A cost in the region of £100,000 will be incurred in delivering the relevant IT changes to support safe implementation of this measure. HMRC also expects to receive additional contact from customers who require support as a result of this change.
Date and time of answer: 08 Dec 2022 at 17:26.
The PQ answer seems to raise even more questions than the initial PQ. The answer fails to answer the second question about the amount of tax revenue likely to be raised by the additional 260,000 taxpayers (we estimate this at £156m, but it could be less if behaviourial responses reduce the amounts raised). The answer also fails to answer the third question the extra cost of administration that will be required for the additional 260,000 taxpayers (who we estimate will be paying an average of an extra £600 per head).
PQ answer said 260,000 individuals and trusts are estimated to be brought into the scope of cgt as a result of this measure. THIS IS NEW INFORMATION.
The PQ restated the estimated additional tax revenue in 2024/25 of £425 million from reducing the threshold from £12,300 to £3,000 for 2023/24. We knew this already as it is on page 23 of this document.
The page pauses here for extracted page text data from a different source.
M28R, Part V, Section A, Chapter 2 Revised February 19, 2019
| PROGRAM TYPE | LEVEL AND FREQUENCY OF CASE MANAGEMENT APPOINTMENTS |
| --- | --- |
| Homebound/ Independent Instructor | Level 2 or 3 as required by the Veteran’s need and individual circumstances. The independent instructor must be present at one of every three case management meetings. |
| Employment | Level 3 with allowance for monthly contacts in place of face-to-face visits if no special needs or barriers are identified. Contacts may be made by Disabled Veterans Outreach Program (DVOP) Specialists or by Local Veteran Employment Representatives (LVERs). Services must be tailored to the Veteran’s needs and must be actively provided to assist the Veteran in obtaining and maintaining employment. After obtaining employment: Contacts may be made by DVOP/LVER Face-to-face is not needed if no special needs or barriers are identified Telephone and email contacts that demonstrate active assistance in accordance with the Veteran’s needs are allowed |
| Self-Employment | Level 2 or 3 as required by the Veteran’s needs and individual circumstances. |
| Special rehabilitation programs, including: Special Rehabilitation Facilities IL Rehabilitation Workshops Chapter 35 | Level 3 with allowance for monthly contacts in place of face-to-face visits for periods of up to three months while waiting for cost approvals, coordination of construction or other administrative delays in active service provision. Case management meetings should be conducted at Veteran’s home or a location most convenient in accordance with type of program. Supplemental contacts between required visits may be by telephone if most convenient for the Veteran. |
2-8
The 260,000 will have gains between £3,000 and £12,300, which will be taxable. The geometric mean between £3,000 and £12,300 is roughly £6,000 and this seems a good estimate of the average capital gain of these 260,000. The average CGT per head to be paid by these 260,000 is therefore about £600. The additional CGT revenue from these 260,000 is therefore 260,000 x (£6,000 average gain – £3,000 CGT threshold) x 20% = £156 million. This is such a small sum in tax terms that it barely moves the needle.
This suggests that the additional revenue from the existing 872,000 of CGT taxpayers will grow by only £269m, i.e. by £308 per person. The source of the 872,000 is https://www.gov.uk/government/statistics/capital-gains-tax-statistics, Table 7.2: Estimated number of taxpayer disposals, disposal proceeds and gains by financial asset type. (The data is for 2019/20.)
However, if all 872,000 paid the CGT on all of their gains between the old and new threshold at 20% tax, the extra CGT tax would be 872,000 x (£12,300-3,000) x 20% = £1,622 million.
There may be an explanation for this difference of £269 million and £1,622 million. The Policy Costing assumptions note “The costing accounts for multiple behavioural responses including bringing forward disposals, reducing investments, taking earnings as income as opposed to capital gains and knock-on impacts on Stamp Duty Land Tax revenues.” Or the Treasury may have underestimated this by a factor of 5.
The figures Government have quoted are for all forms of Capital Gains, not just quoted shares. I hope that only 260,000 extra shareholders will be dragged into the CGT net by this change. However, I fear it will be many more. They are an estimated 5 million shareholders of quoted companies and funds and in 2019/20 only 498,000 people paid CGT on quoted shares (and funds of shares).
The government’s estimate of the cost of implementing this measure doesn’t seem to allow for the extra costs of handling all the queries that are bound to arise from taxpayers unused to complex CGT calculations.